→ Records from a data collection

-- Opening Marker --

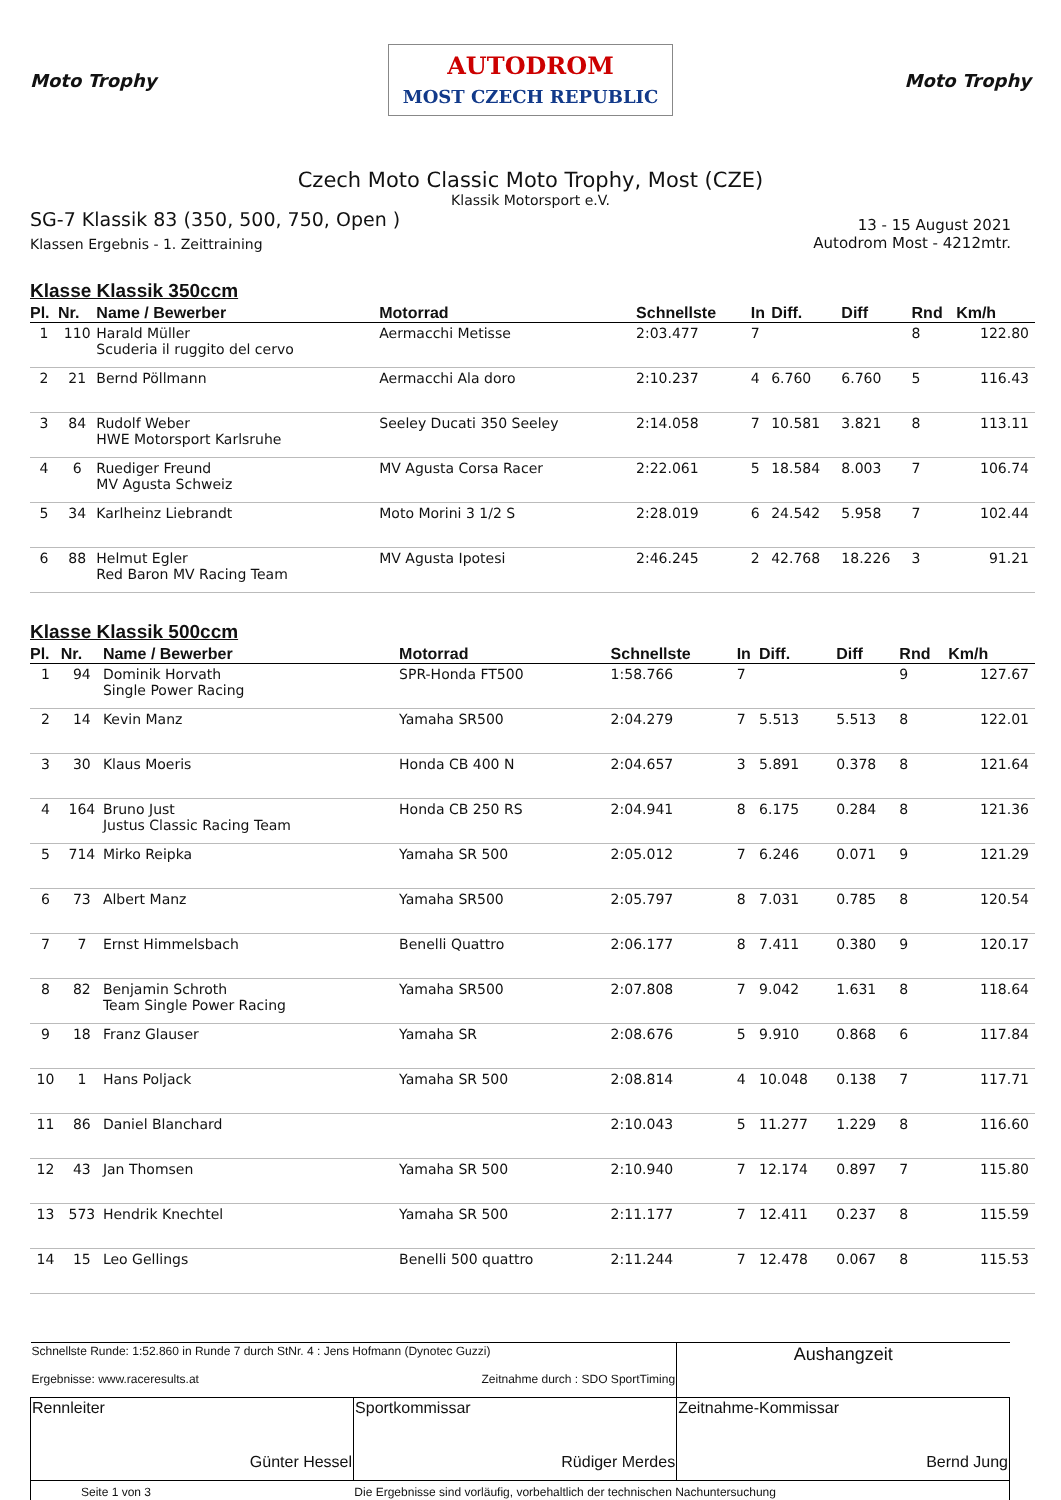Moto Trophy
AUTODROM
MOST CZECH REPUBLIC
Moto Trophy
Czech Moto Classic Moto Trophy, Most (CZE)
Klassik Motorsport e.V.
SG-7 Klassik 83 (350, 500, 750, Open )
Klassen Ergebnis - 1. Zeittraining
13 - 15 August 2021
Autodrom Most - 4212mtr.
Klasse Klassik 350ccm
| Pl. | Nr. | Name / Bewerber | Motorrad | Schnellste | In | Diff. | Diff | Rnd | Km/h |
| --- | --- | --- | --- | --- | --- | --- | --- | --- | --- |
| 1 | 110 | Harald Müller Scuderia il ruggito del cervo | Aermacchi Metisse | 2:03.477 | 7 | | | 8 | 122.80 |
| 2 | 21 | Bernd Pöllmann | Aermacchi Ala doro | 2:10.237 | 4 | 6.760 | 6.760 | 5 | 116.43 |
| 3 | 84 | Rudolf Weber HWE Motorsport Karlsruhe | Seeley Ducati 350 Seeley | 2:14.058 | 7 | 10.581 | 3.821 | 8 | 113.11 |
| 4 | 6 | Ruediger Freund MV Agusta Schweiz | MV Agusta Corsa Racer | 2:22.061 | 5 | 18.584 | 8.003 | 7 | 106.74 |
| 5 | 34 | Karlheinz Liebrandt | Moto Morini 3 1/2 S | 2:28.019 | 6 | 24.542 | 5.958 | 7 | 102.44 |
| 6 | 88 | Helmut Egler Red Baron MV Racing Team | MV Agusta Ipotesi | 2:46.245 | 2 | 42.768 | 18.226 | 3 | 91.21 |
Klasse Klassik 500ccm
| Pl. | Nr. | Name / Bewerber | Motorrad | Schnellste | In | Diff. | Diff | Rnd | Km/h |
| --- | --- | --- | --- | --- | --- | --- | --- | --- | --- |
| 1 | 94 | Dominik Horvath Single Power Racing | SPR-Honda FT500 | 1:58.766 | 7 | | | 9 | 127.67 |
| 2 | 14 | Kevin Manz | Yamaha SR500 | 2:04.279 | 7 | 5.513 | 5.513 | 8 | 122.01 |
| 3 | 30 | Klaus Moeris | Honda CB 400 N | 2:04.657 | 3 | 5.891 | 0.378 | 8 | 121.64 |
| 4 | 164 | Bruno Just Justus Classic Racing Team | Honda CB 250 RS | 2:04.941 | 8 | 6.175 | 0.284 | 8 | 121.36 |
| 5 | 714 | Mirko Reipka | Yamaha SR 500 | 2:05.012 | 7 | 6.246 | 0.071 | 9 | 121.29 |
| 6 | 73 | Albert Manz | Yamaha SR500 | 2:05.797 | 8 | 7.031 | 0.785 | 8 | 120.54 |
| 7 | 7 | Ernst Himmelsbach | Benelli Quattro | 2:06.177 | 8 | 7.411 | 0.380 | 9 | 120.17 |
| 8 | 82 | Benjamin Schroth Team Single Power Racing | Yamaha SR500 | 2:07.808 | 7 | 9.042 | 1.631 | 8 | 118.64 |
| 9 | 18 | Franz Glauser | Yamaha SR | 2:08.676 | 5 | 9.910 | 0.868 | 6 | 117.84 |
| 10 | 1 | Hans Poljack | Yamaha SR 500 | 2:08.814 | 4 | 10.048 | 0.138 | 7 | 117.71 |
| 11 | 86 | Daniel Blanchard | | 2:10.043 | 5 | 11.277 | 1.229 | 8 | 116.60 |
| 12 | 43 | Jan Thomsen | Yamaha SR 500 | 2:10.940 | 7 | 12.174 | 0.897 | 7 | 115.80 |
| 13 | 573 | Hendrik Knechtel | Yamaha SR 500 | 2:11.177 | 7 | 12.411 | 0.237 | 8 | 115.59 |
| 14 | 15 | Leo Gellings | Benelli 500 quattro | 2:11.244 | 7 | 12.478 | 0.067 | 8 | 115.53 |
| Schnellste Runde: 1:52.860 in Runde 7 durch StNr. 4 : Jens Hofmann (Dynotec Guzzi) Ergebnisse: www.raceresults.at Zeitnahme durch : SDO SportTiming | | Aushangzeit |
| Rennleiter Günter Hessel | Sportkommissar Rüdiger Merdes | Zeitnahme-Kommissar Bernd Jung |
| Seite 1 von 3 Die Ergebnisse sind vorläufig, vorbehaltlich der technischen Nachuntersuchung | | |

-- Closing Marker --

→ What the exercise asks
Return every line in the records that includes the string "Manz".

→ Response to the task
| 2 | 14 | Kevin Manz | Yamaha SR500 | 2:04.279 | 7 | 5.513 | 5.513 | 8 | 122.01 |
| 6 | 73 | Albert Manz | Yamaha SR500 | 2:05.797 | 8 | 7.031 | 0.785 | 8 | 120.54 |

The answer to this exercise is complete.